So much more room…

by Amelie Andrezel (related to THIS)

“I was afraid.  For weeks, I’d wake up in the middle of the night, my heart pounding and the radio still tuned to whatever I’d put on at twilight to help me fall asleep.  I’d walk to the window and push aside the blackout shade and look out at the dark shapes of the city hunched in mounds out in the black.  I’d look over the shrouded, huddled spires and I’d see evil, naked on the horizon, it’s twisted, righteous anger unfurling in flames.  I’d watch the bombs fall with their distant, hazy ‘pop pop pop,’ like starbursts leaping from celestial sparklers.  Then I’d sit up again in bed and wonder if were awake or asleep, afraid to pinch myself, afraid I was someone else’s dream—that there was no waking up.”

“One night, I put on my shoes and I went down to the street.  I sat on the front stoop and I stretched out under the night.  Just to sit and think somewhere the world seemed a little bigger.  I fell asleep on my hands, I was so tired.  And there, where the wolves should have torn at me and the fires should have burnt me, I lay until dawn, safe in the dark of my own familiar street, the walls and the road cutting nighttime like a canyon with no ingress and no end.”

“When I awoke, I found her sitting across the street from me, her chin on her hands and her head cocked to the side.  I think she must have been watching me sleep.  I sat up and rubbed my eyes but my hands were numb.  The pain shot through them like shallow, pointed breaths.  She stood and walked across the empty street.”

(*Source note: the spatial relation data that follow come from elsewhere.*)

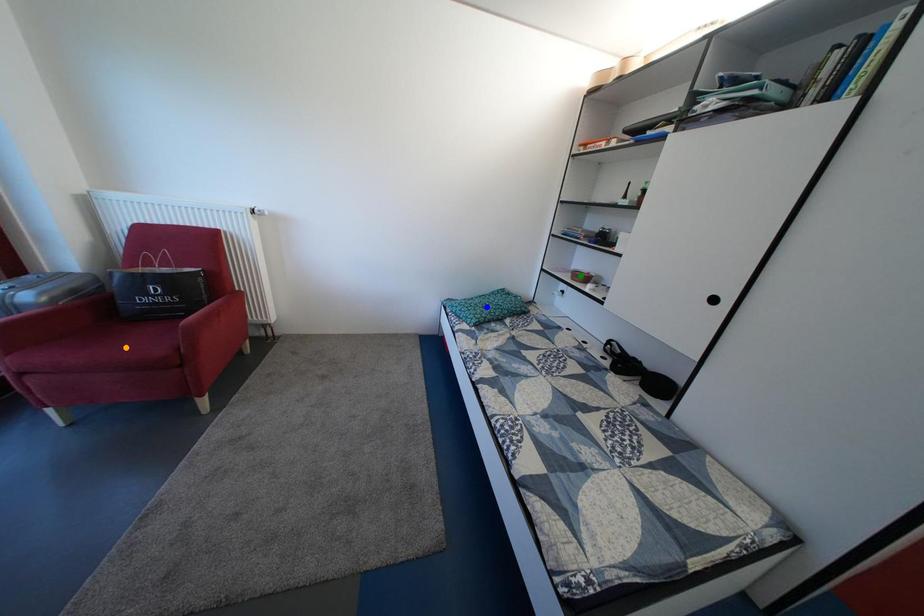
Order these from nearest to farthest:
1. green point
2. orange point
3. blue point

orange point < blue point < green point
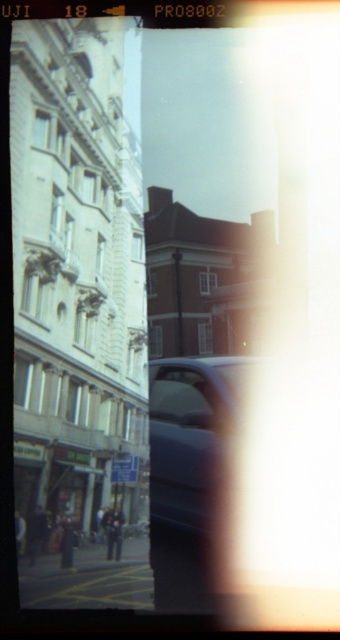
Can you confirm if metallic blue car at center is thinner than transparent glass car window at center?

No, metallic blue car at center is not thinner than transparent glass car window at center.

Describe the element at coordinates (190, 477) in the screenshot. This screenshot has width=340, height=640. I see `metallic blue car at center` at that location.

The height and width of the screenshot is (640, 340). What are the coordinates of `metallic blue car at center` in the screenshot? It's located at (190, 477).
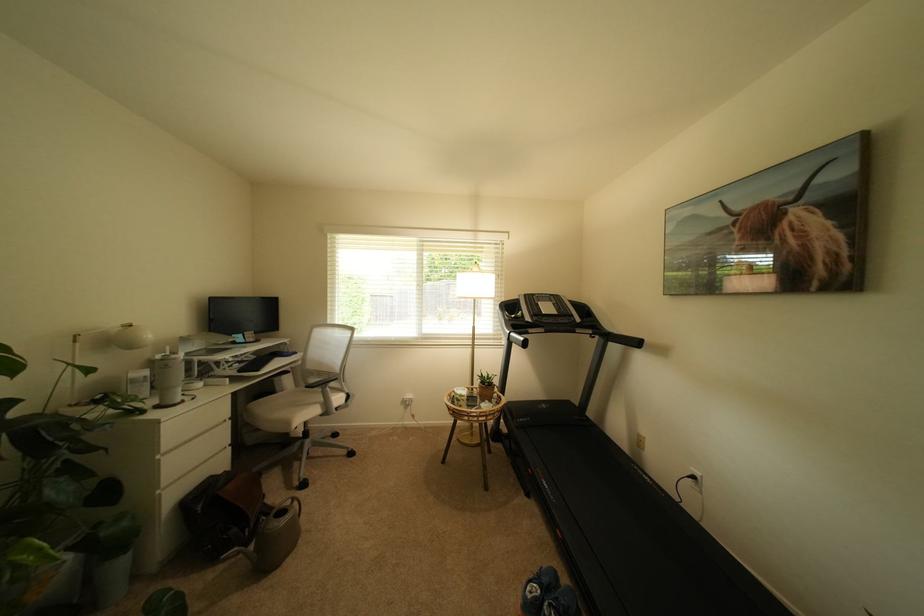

“‘Are you the Priest?’ she asked, spreading her skirt along the step beside me.  I told her no.  She sat anyway.”

“‘Ah,’ she said, ‘But you are.  I hear them whispering about you when they think that I’m not listening.’  She smiled.  ’I’m always listening.  They should know that by now.  You do.’”

“I told her I didn’t.  I said I didn’t know much of anything.”

“‘Oh,’ she said and laughed, ‘But there’s where you’re wrong.  You know the most of anyone.’”

“Then she kissed me, quite unexpectedly.  I’m sure I’ll never be able to explain to you how it felt to have my lips on her lips.  I’ll never capture the melting sweetness of her loose limbs in mine as she welcomed my hands on her body.  There isn’t enough music in every heart, not enough pigment on every pallet, not enough ink in every jar, to sing or paint or pen the depth of that feeling.”

He was almost weeping.

“I know,” he said, “Because I will whistle every tune and strip every canvas and kiss every mouth under the black sun to get back to it.  But I never will.”

“What I can tell you,” he said, pulling himself back together, “The closest thing I can say to make you understand, is that she was like cold water.  I never knew the strength of my own thirst, or the heat of the day on my own skin.  Not until she’d washed over me.  It was like waking in a bucket of ice and feeling every nerve.  It was pain through every corner of your brain, but so much more brain alive with feeling than you knew you had; it was so much more room to be human than you ever thought possible.  I knew what it meant to be awake.  I knew I’d never really sleep again.”

“She held my hand and put her fingers through my hair and we sat there together, just watching the smoke rise and the sun cast shadows over the waking city.”